Working in a building that has been occupied by a single company for 30+ years, I’m always scoping for odd and old equipment that has failed to be discarded. This caught my eye the other day, as all vintage-looking keyboards do.
This is a Ultratec Supercom 4400 from circa 1996. It is a TTY, used by deaf people to make phone calls.
The machine is in good shape for a piece of 20 year old equipment. It has minimal yellowing on the case. While it is significantly outdated technology, I think the design is beautiful.
Removing a couple keycaps, the keyboard on the machine is (as expected) mechanical. More on that below.
Removal of the case shows us a 20 character LED display, signal indicator lamp and LEDs, and a confirmation that the keyswitches are PCB mount.
The keyswitches as said above are mechanical.

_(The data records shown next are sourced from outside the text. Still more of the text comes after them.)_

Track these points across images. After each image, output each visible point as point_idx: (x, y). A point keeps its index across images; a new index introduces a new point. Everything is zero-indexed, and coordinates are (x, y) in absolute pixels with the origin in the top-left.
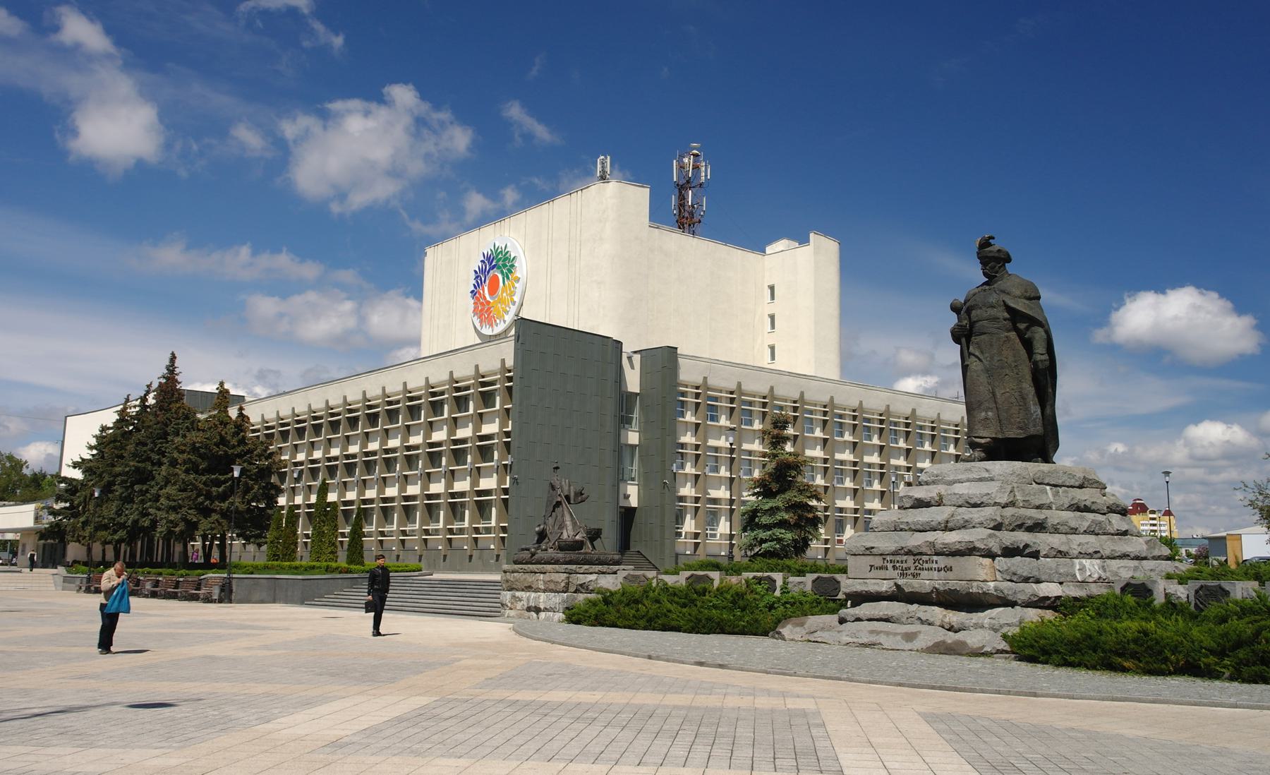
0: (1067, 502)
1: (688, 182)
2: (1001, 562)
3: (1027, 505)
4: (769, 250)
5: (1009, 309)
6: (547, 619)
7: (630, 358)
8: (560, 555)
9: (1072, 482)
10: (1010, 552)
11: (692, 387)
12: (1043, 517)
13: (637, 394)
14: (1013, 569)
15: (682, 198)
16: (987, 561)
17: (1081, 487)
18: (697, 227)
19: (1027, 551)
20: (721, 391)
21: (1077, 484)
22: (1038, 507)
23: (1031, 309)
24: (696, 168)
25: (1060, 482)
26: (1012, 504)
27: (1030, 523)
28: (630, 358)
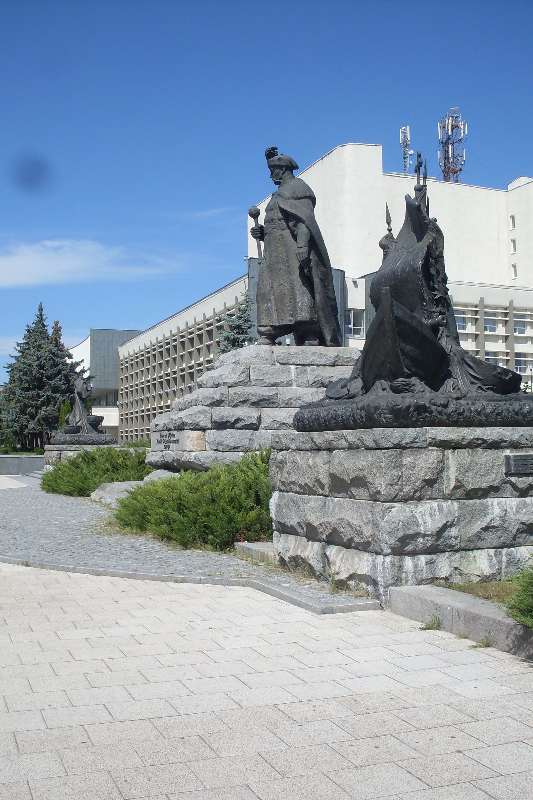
0: (312, 379)
1: (449, 139)
2: (212, 434)
3: (260, 383)
4: (510, 187)
5: (282, 211)
6: (338, 501)
7: (355, 283)
8: (68, 437)
9: (323, 361)
10: (220, 425)
11: (472, 306)
12: (272, 393)
13: (364, 310)
14: (218, 441)
15: (446, 152)
16: (196, 434)
17: (333, 365)
18: (461, 175)
19: (239, 425)
20: (526, 310)
21: (328, 363)
22: (273, 385)
23: (296, 207)
24: (455, 127)
25: (308, 362)
26: (246, 383)
27: (254, 399)
28: (355, 283)
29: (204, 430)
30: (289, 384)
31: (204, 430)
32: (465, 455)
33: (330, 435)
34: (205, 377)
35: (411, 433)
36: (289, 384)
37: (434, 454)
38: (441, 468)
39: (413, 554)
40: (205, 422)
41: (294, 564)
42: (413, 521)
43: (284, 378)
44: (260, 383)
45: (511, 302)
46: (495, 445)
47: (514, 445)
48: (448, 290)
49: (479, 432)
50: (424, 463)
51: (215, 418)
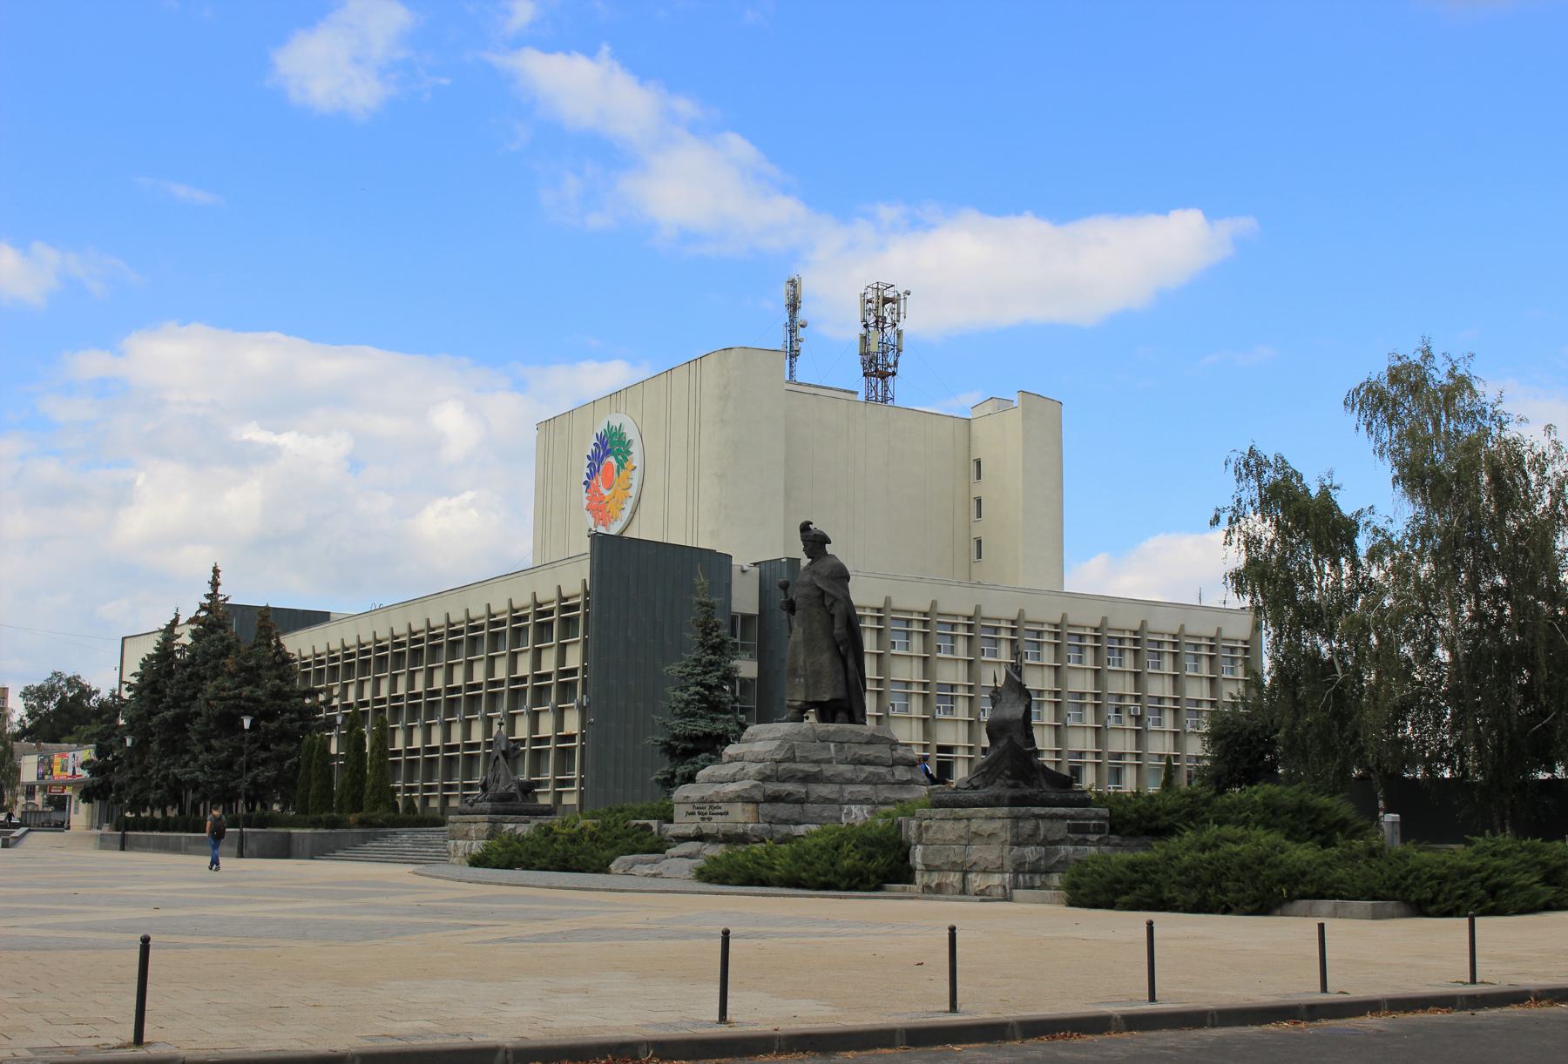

They are a smooth, but very heavy linear switch. I was impressed that a linear switch could remain so smooth after so long. They appear at first glance to be Cherry MX. From the exterior I had my doubts. Unlike typical Cherry switches, there is no hole for LEDs, and no Cherry embossed on the top of the switch housing. In addition, the only white sliders Cherry has made (that I’m aware of) are tactile, not linear.
The pinout is identical to PCB mount Cherry MX.
Time to disassemble a switch and see what it is!
First the switch top. Unlike Cherry corp, these have two vertical shafts on either side as opposed to a slider channel.
The sliders are different from Cherry as well. Here we see holes for the shafts to slide in to, as opposed to the channel guides.
Here is the slider removed from the switch. I apologize for poor picture quality. The design is simpler than Cherry’s. Specifically the legs have no overhang at the bottom, thus the switch seems to have a slightly shorter travel distance than the real deal.
After posting these to Reddit, the switches were positively identified as Taiwan jet axis clones. Being that the board is from circa 1996, these clones predate modern-day Cherry clones like Gateron and Kaihl by over a decade.
Keycaps on this board appear to be OEM profile, with dyesub printed legends. I would presume that they are PBT plastic, as they exhibit no yellowing.
Overall a very interesting piece of vintage equipment.